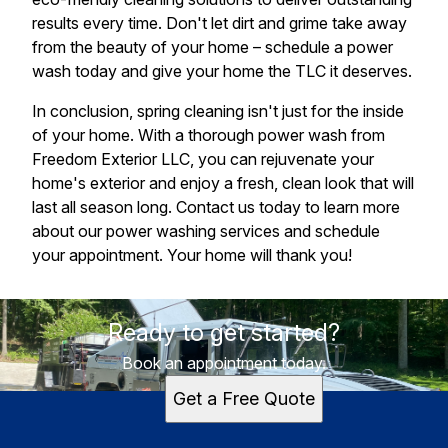
results every time. Don't let dirt and grime take away
from the beauty of your home – schedule a power
wash today and give your home the TLC it deserves.
In conclusion, spring cleaning isn't just for the inside
of your home. With a thorough power wash from
Freedom Exterior LLC, you can rejuvenate your
home's exterior and enjoy a fresh, clean look that will
last all season long. Contact us today to learn more
about our power washing services and schedule
your appointment. Your home will thank you!
Ready to get started?
Book an appointment today.
Get a Free Quote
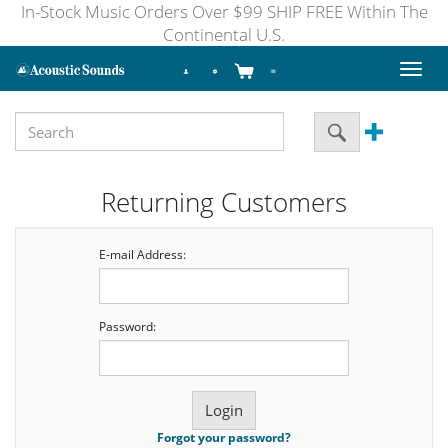
In-Stock Music Orders Over $99 SHIP FREE Within The
Continental U.S.
Toggl
naviga
Returning Customers
E-mail Address:
Password:
Forgot your password?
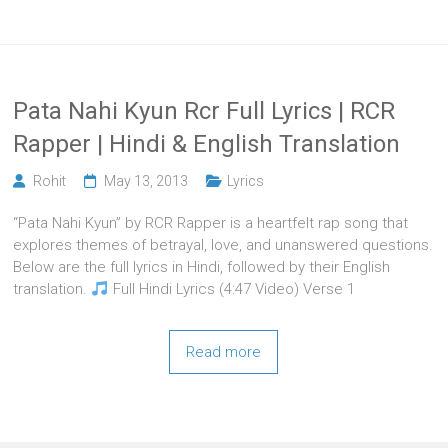
Pata Nahi Kyun Rcr Full Lyrics | RCR
Rapper | Hindi & English Translation
Rohit
May 13, 2013
Lyrics
“Pata Nahi Kyun” by RCR Rapper is a heartfelt rap song that
explores themes of betrayal, love, and unanswered questions.
Below are the full lyrics in Hindi, followed by their English
translation.
Full Hindi Lyrics (4:47 Video) Verse 1
Read more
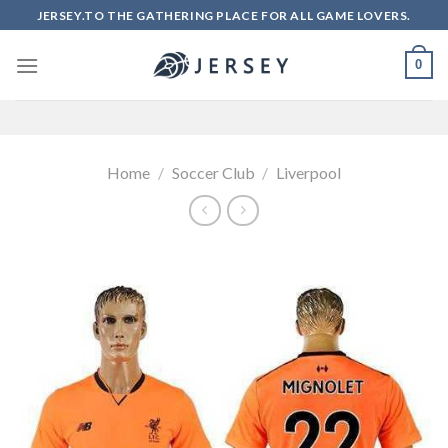
Skip
JERSEY.TO THE GATHERING PLACE FOR ALL GAME LOVERS.
to
content
0
Home
/
Soccer Club
/
Liverpool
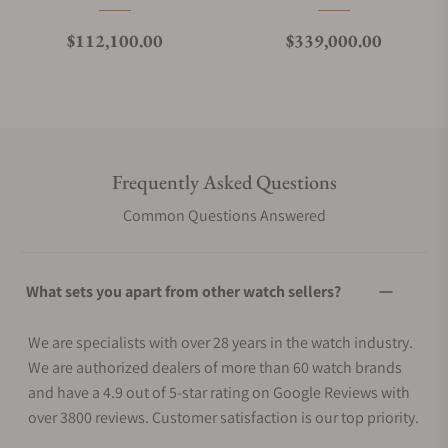
Regular price
Regular price
$112,100.00
$339,000.00
Frequently Asked Questions
Common Questions Answered
What sets you apart from other watch sellers?
We are specialists with over 28 years in the watch industry.
We are authorized dealers of more than 60 watch brands
and have a 4.9 out of 5-star rating on Google Reviews with
over 3800 reviews. Customer satisfaction is our top priority.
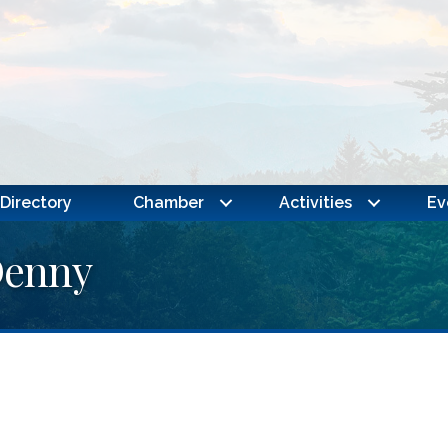
Directory
Chamber
Activities
Ev
Denny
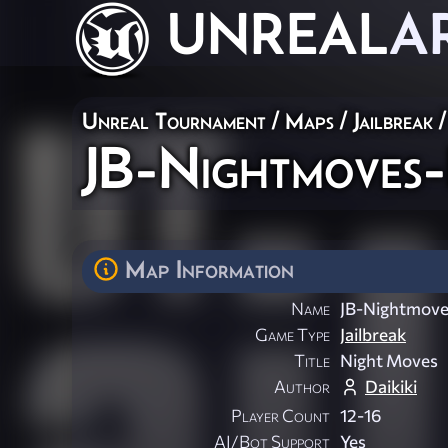
UNREAL
A
Unreal Tournament
/
Maps
/
Jailbreak
/
JB-Nightmoves-I
Map Information
Name
JB-Nightmoves
Game Type
Jailbreak
Title
Night Moves
Author
Daikiki
Player Count
12-16
AI/Bot Support
Yes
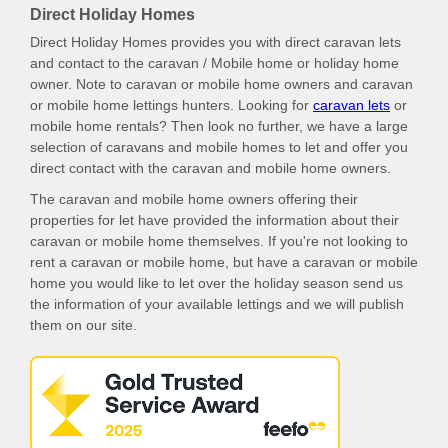
Direct Holiday Homes
Direct Holiday Homes provides you with direct caravan lets
and contact to the caravan / Mobile home or holiday home
owner. Note to caravan or mobile home owners and caravan
or mobile home lettings hunters. Looking for
caravan lets
or
mobile home rentals? Then look no further, we have a large
selection of caravans and mobile homes to let and offer you
direct contact with the caravan and mobile home owners.
The caravan and mobile home owners offering their
properties for let have provided the information about their
caravan or mobile home themselves. If you're not looking to
rent a caravan or mobile home, but have a caravan or mobile
home you would like to let over the holiday season send us
the information of your available lettings and we will publish
them on our site.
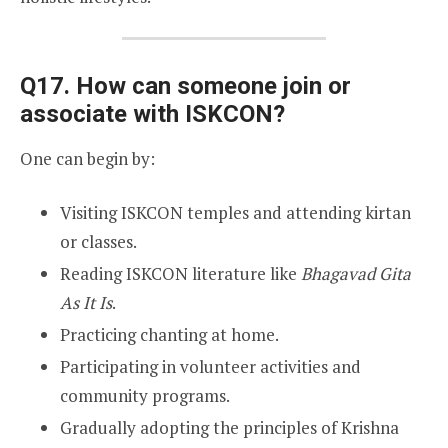
Q17. How can someone join or
associate with ISKCON?
One can begin by:
Visiting ISKCON temples and attending kirtan
or classes.
Reading ISKCON literature like
Bhagavad Gita
As It Is
.
Practicing chanting at home.
Participating in volunteer activities and
community programs.
Gradually adopting the principles of Krishna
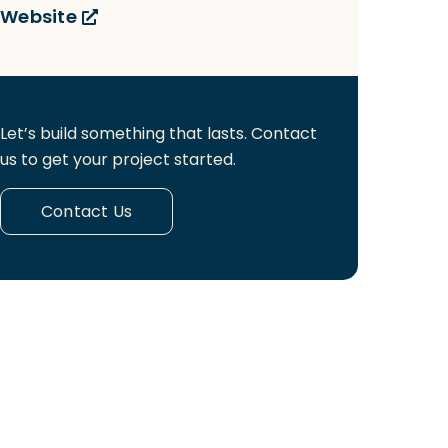
Website
Let’s build something that lasts. Contact
us to get your project started.
Contact Us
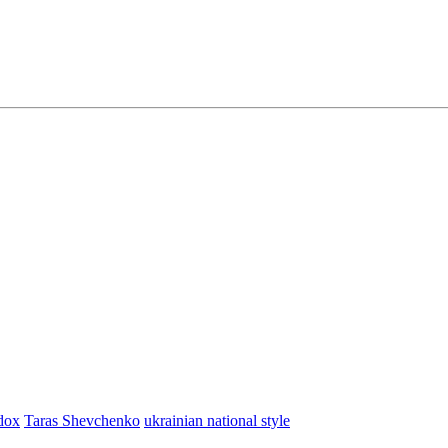
dox
Taras Shevchenko
ukrainian national style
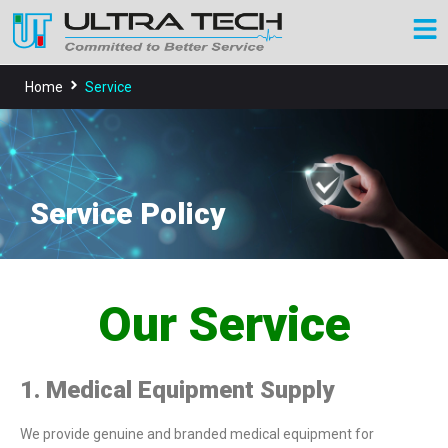
Home
Service
Service Policy
Our Service
1. Medical Equipment Supply
We provide genuine and branded medical equipment for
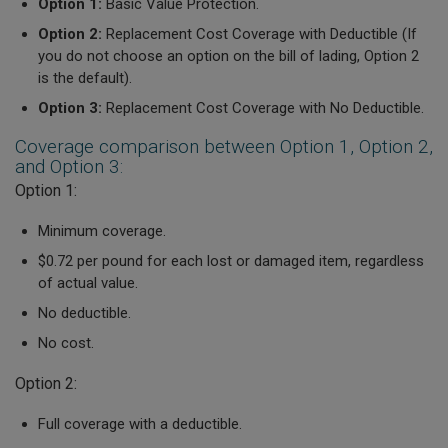
Option 1:
Basic Value Protection.
Option 2:
Replacement Cost Coverage with Deductible (
If
you do not choose an option on the bill of lading, Option 2
is the default).
Option 3:
Replacement Cost Coverage with No Deductible.
Coverage comparison between Option 1, Option 2,
and Option 3:
Option 1:
Minimum coverage.
$0.72 per pound for each lost or damaged item, regardless
of actual value.
No deductible.
No cost.
Option 2:
Full coverage with a deductible.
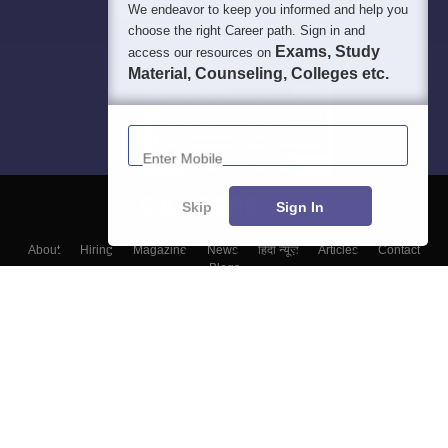
We endeavor to keep you informed and help you
choose the right Career path. Sign in and
Exams, Study
access our resources on
Material, Counseling, Colleges etc.
Enter Mobile
Skip
Sign In
About
Hiring
Magazine
News
हिंदी न्यूज़
Articles
Contact
Blogs
Colleges
Top Exams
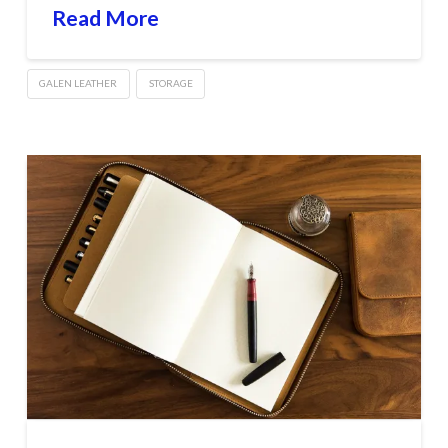
Read More
GALEN LEATHER
STORAGE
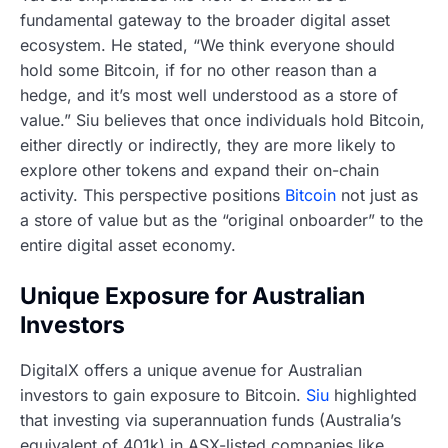
fundamental gateway to the broader digital asset
ecosystem. He stated, “We think everyone should
hold some Bitcoin, if for no other reason than a
hedge, and it’s most well understood as a store of
value.” Siu believes that once individuals hold Bitcoin,
either directly or indirectly, they are more likely to
explore other tokens and expand their on-chain
activity. This perspective positions
Bitcoin
not just as
a store of value but as the “original onboarder” to the
entire digital asset economy.
Unique Exposure for Australian
Investors
DigitalX offers a unique avenue for Australian
investors to gain exposure to Bitcoin.
Siu
highlighted
that investing via superannuation funds (Australia’s
equivalent of 401k) in ASX-listed companies like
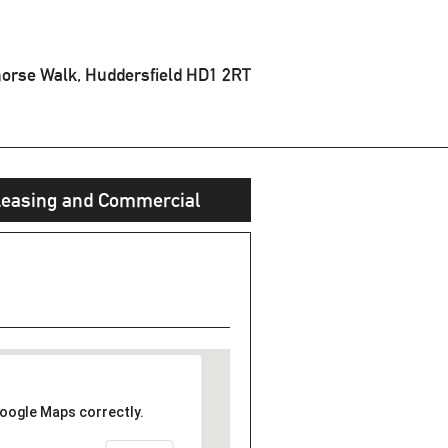
orse Walk, Huddersfield
HD1 2RT
easing and Commercial
Google Maps correctly.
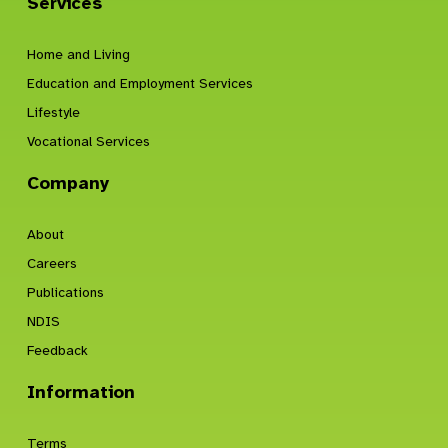
Services
Home and Living
Education and Employment Services
Lifestyle
Vocational Services
Company
About
Careers
Publications
NDIS
Feedback
Information
Terms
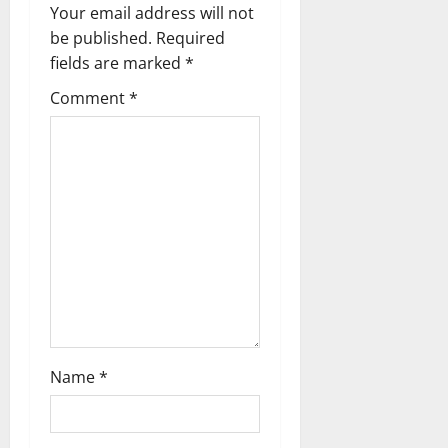
v
Your email address will not
be published.
Required
i
fields are marked
*
g
Comment
*
a
t
i
o
n
Name
*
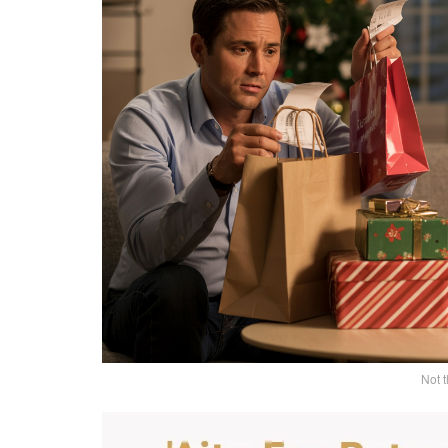
Not t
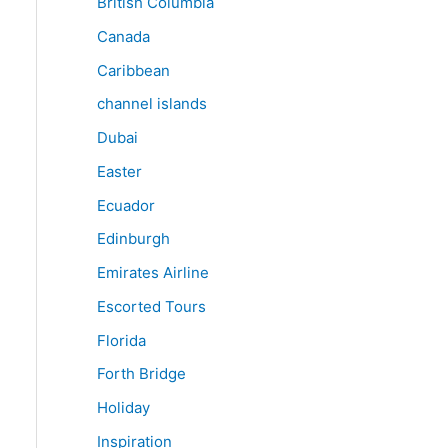
British Columbia
Canada
Caribbean
channel islands
Dubai
Easter
Ecuador
Edinburgh
Emirates Airline
Escorted Tours
Florida
Forth Bridge
Holiday
Inspiration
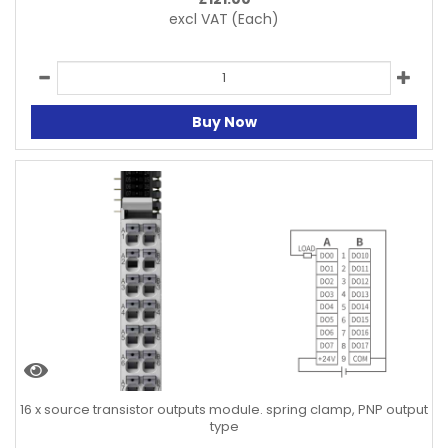
excl VAT
(Each)
Buy Now
16 x source transistor outputs module. spring clamp, PNP output
type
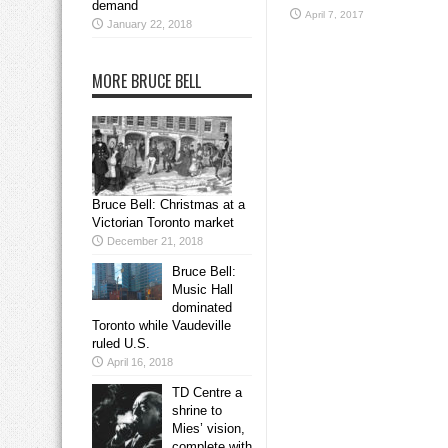
demand
April 7, 2017
January 22, 2018
MORE BRUCE BELL
Bruce Bell: Christmas at a
Victorian Toronto market
December 21, 2018
Bruce Bell:
Music Hall
dominated
Toronto while Vaudeville
ruled U.S.
April 16, 2018
TD Centre a
shrine to
Mies’ vision,
complete with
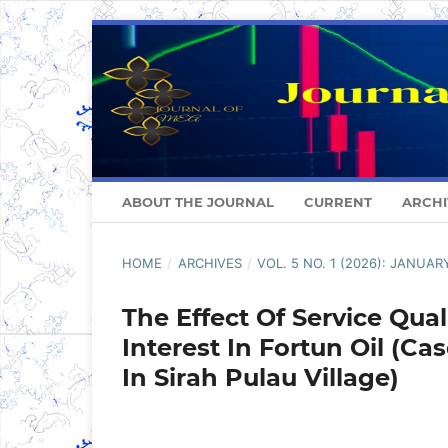
ABOUT THE JOURNAL
CURRENT
ARCHI
HOME
/
ARCHIVES
/
VOL. 5 NO. 1 (2026): JANUAR
The Effect Of Service Qu
Interest In Fortun Oil (
In Sirah Pulau Village)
--------------------------------
* **Problem statement**: Print the preceding material over again exactly. Please leave the pictures out.

* **Solved exercise**:
results every time. Don't let dirt and grime take away
from the beauty of your home – schedule a power
wash today and give your home the TLC it deserves.
In conclusion, spring cleaning isn't just for the inside
of your home. With a thorough power wash from
Freedom Exterior LLC, you can rejuvenate your
home's exterior and enjoy a fresh, clean look that will
last all season long. Contact us today to learn more
about our power washing services and schedule
your appointment. Your home will thank you!
Ready to get started?
Book an appointment today.
Get a Free Quote
In-Stock Music Orders Over $99 SHIP FREE Within The
Continental U.S.
Toggl
naviga
Returning Customers
E-mail Address:
Password:
Forgot your password?
Pata Nahi Kyun Rcr Full Lyrics | RCR
Rapper | Hindi & English Translation
Rohit
May 13, 2013
Lyrics
“Pata Nahi Kyun” by RCR Rapper is a heartfelt rap song that
explores themes of betrayal, love, and unanswered questions.
Below are the full lyrics in Hindi, followed by their English
translation.
Full Hindi Lyrics (4:47 Video) Verse 1
Read more
Skip
JERSEY.TO THE GATHERING PLACE FOR ALL GAME LOVERS.
to
content
0
Home
/
Soccer Club
/
Liverpool
Regular price
Regular price
$112,100.00
$339,000.00
Frequently Asked Questions
Common Questions Answered
What sets you apart from other watch sellers?
We are specialists with over 28 years in the watch industry.
We are authorized dealers of more than 60 watch brands
and have a 4.9 out of 5-star rating on Google Reviews with
over 3800 reviews. Customer satisfaction is our top priority.
Directory
Chamber
Activities
Ev
Denny
UNREAL
A
Unreal Tournament
/
Maps
/
Jailbreak
/
JB-Nightmoves-I
Map Information
Name
JB-Nightmoves
Game Type
Jailbreak
Title
Night Moves
Author
Daikiki
Player Count
12-16
AI/Bot Support
Yes
Direct Holiday Homes
Direct Holiday Homes provides you with direct caravan lets
and contact to the caravan / Mobile home or holiday home
owner. Note to caravan or mobile home owners and caravan
or mobile home lettings hunters. Looking for
caravan lets
or
mobile home rentals? Then look no further, we have a large
selection of caravans and mobile homes to let and offer you
direct contact with the caravan and mobile home owners.
The caravan and mobile home owners offering their
properties for let have provided the information about their
caravan or mobile home themselves. If you're not looking to
rent a caravan or mobile home, but have a caravan or mobile
home you would like to let over the holiday season send us
the information of your available lettings and we will publish
them on our site.
Q17. How can someone join or
associate with ISKCON?
One can begin by:
Visiting ISKCON temples and attending kirtan
or classes.
Reading ISKCON literature like
Bhagavad Gita
As It Is
.
Practicing chanting at home.
Participating in volunteer activities and
community programs.
Gradually adopting the principles of Krishna
Website
Let’s build something that lasts. Contact
us to get your project started.
Contact Us
dox
Taras Shevchenko
ukrainian national style
Home
Service
Service Policy
Our Service
1. Medical Equipment Supply
We provide genuine and branded medical equipment for
Option 1:
Basic Value Protection.
Option 2:
Replacement Cost Coverage with Deductible (
If
you do not choose an option on the bill of lading, Option 2
is the default).
Option 3:
Replacement Cost Coverage with No Deductible.
Coverage comparison between Option 1, Option 2,
and Option 3:
Option 1:
Minimum coverage.
$0.72 per pound for each lost or damaged item, regardless
of actual value.
No deductible.
No cost.
Option 2:
Full coverage with a deductible.
We endeavor to keep you informed and help you
choose the right Career path. Sign in and
Exams, Study
access our resources on
Material, Counseling, Colleges etc.
Enter Mobile
Skip
Sign In
About
Hiring
Magazine
News
हिंदी न्यूज़
Articles
Contact
Blogs
Colleges
Top Exams
Read More
GALEN LEATHER
STORAGE
fundamental gateway to the broader digital asset
ecosystem. He stated, “We think everyone should
hold some Bitcoin, if for no other reason than a
hedge, and it’s most well understood as a store of
value.” Siu believes that once individuals hold Bitcoin,
either directly or indirectly, they are more likely to
explore other tokens and expand their on-chain
activity. This perspective positions
Bitcoin
not just as
a store of value but as the “original onboarder” to the
entire digital asset economy.
Unique Exposure for Australian
Investors
DigitalX offers a unique avenue for Australian
investors to gain exposure to Bitcoin.
Siu
highlighted
that investing via superannuation funds (Australia’s
equivalent of 401k) in ASX-listed companies like
orse Walk, Huddersfield
HD1 2RT
easing and Commercial
Google Maps correctly.
Services
Home and Living
Education and Employment Services
Lifestyle
Vocational Services
Company
About
Careers
Publications
NDIS
Feedback
Information
Terms
v
Your email address will not
be published.
Required
i
fields are marked
*
g
Comment
*
a
t
i
o
n
Name
*
Not t
British Columbia
Canada
Caribbean
channel islands
Dubai
Easter
Ecuador
Edinburgh
Emirates Airline
Escorted Tours
Florida
Forth Bridge
Holiday
Inspiration
excl VAT
(Each)
Buy Now
16 x source transistor outputs module. spring clamp, PNP output
type
demand
April 7, 2017
January 22, 2018
MORE BRUCE BELL
Bruce Bell: Christmas at a
Victorian Toronto market
December 21, 2018
Bruce Bell:
Music Hall
dominated
Toronto while Vaudeville
ruled U.S.
April 16, 2018
TD Centre a
shrine to
Mies’ vision,
complete with
ABOUT THE JOURNAL
CURRENT
ARCHI
HOME
/
ARCHIVES
/
VOL. 5 NO. 1 (2026): JANUAR
The Effect Of Service Qu
Interest In Fortun Oil (
In Sirah Pulau Village)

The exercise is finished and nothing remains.